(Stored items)
######

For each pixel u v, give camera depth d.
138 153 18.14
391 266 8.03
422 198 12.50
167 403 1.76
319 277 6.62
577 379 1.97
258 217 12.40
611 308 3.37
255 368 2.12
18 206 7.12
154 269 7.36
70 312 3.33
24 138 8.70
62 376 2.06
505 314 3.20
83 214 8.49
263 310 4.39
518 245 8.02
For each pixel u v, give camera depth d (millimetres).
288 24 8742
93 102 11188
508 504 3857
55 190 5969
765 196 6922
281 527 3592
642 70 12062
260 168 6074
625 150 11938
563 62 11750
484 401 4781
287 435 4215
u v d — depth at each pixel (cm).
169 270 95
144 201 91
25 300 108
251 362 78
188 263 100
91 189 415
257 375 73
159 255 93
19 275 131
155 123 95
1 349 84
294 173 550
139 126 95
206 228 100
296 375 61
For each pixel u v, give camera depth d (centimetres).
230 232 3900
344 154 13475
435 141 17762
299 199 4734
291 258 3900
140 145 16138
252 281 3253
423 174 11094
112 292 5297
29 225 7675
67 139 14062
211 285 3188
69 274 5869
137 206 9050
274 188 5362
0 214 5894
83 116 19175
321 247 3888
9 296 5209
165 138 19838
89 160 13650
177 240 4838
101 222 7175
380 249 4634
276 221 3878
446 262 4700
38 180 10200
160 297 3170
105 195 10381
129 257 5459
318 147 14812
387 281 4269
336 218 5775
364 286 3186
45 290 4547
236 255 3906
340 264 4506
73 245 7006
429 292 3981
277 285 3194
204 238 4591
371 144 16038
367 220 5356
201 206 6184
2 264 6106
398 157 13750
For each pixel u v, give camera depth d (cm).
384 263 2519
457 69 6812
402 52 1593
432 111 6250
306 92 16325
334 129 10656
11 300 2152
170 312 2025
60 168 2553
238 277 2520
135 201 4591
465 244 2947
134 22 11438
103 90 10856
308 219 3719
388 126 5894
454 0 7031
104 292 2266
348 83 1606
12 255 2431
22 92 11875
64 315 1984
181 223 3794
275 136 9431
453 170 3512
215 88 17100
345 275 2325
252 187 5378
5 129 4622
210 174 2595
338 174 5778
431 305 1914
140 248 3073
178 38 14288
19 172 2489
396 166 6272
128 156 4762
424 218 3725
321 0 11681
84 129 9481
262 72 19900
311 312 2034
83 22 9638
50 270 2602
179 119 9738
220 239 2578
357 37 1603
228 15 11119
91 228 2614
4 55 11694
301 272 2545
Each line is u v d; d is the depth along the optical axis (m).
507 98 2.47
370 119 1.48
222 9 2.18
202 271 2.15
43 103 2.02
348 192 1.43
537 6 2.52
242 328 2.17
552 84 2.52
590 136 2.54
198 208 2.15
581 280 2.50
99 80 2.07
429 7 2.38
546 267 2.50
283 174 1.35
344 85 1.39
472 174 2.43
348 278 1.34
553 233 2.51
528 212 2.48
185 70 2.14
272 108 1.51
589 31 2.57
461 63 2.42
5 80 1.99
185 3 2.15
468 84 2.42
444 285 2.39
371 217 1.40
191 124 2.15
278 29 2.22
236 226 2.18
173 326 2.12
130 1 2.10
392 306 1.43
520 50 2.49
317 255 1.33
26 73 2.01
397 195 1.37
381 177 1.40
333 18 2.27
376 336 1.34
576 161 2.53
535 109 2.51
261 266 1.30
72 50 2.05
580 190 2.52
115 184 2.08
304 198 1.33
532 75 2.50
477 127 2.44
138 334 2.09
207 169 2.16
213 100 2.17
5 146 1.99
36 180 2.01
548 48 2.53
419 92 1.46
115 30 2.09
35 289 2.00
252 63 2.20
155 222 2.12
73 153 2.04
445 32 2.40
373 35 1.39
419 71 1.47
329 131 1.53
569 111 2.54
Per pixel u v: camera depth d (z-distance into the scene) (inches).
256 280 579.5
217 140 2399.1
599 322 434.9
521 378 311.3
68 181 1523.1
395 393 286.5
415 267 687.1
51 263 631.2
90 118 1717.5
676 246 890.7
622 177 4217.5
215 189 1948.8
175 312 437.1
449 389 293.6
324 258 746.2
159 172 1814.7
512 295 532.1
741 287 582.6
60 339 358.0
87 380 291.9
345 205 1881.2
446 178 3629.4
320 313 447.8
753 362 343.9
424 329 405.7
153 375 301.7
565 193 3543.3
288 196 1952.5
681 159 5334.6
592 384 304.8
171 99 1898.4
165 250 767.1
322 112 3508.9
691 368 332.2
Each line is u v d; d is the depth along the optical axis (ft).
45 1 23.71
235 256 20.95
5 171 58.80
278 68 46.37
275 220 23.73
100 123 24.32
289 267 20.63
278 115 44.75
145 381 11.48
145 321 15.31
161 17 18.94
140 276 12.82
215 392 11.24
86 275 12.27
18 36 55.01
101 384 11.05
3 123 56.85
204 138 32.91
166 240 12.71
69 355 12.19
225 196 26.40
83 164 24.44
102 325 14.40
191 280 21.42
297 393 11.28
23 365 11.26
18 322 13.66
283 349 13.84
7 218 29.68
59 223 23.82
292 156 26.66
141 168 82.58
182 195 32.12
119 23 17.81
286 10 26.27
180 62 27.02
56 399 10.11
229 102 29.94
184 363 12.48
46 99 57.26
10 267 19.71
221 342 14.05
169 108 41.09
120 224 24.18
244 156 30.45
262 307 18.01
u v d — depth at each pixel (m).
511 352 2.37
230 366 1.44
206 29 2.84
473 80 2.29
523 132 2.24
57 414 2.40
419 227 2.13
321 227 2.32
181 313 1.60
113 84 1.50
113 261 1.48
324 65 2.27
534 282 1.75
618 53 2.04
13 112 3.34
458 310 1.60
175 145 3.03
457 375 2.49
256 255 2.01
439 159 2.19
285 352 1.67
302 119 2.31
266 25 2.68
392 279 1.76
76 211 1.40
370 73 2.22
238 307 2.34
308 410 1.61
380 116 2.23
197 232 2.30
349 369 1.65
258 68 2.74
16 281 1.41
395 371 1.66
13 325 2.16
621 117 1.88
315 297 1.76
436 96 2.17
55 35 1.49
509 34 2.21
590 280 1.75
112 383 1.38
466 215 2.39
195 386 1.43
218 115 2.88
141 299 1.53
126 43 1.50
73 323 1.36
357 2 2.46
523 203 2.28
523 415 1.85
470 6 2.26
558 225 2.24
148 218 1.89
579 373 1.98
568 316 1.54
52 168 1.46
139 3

######

Above are the entries. Copy exactly the part that opens with the line containing "419 227 2.13" and closes with the line containing "16 281 1.41", and no more.

__Written solution__.
419 227 2.13
321 227 2.32
181 313 1.60
113 84 1.50
113 261 1.48
324 65 2.27
534 282 1.75
618 53 2.04
13 112 3.34
458 310 1.60
175 145 3.03
457 375 2.49
256 255 2.01
439 159 2.19
285 352 1.67
302 119 2.31
266 25 2.68
392 279 1.76
76 211 1.40
370 73 2.22
238 307 2.34
308 410 1.61
380 116 2.23
197 232 2.30
349 369 1.65
258 68 2.74
16 281 1.41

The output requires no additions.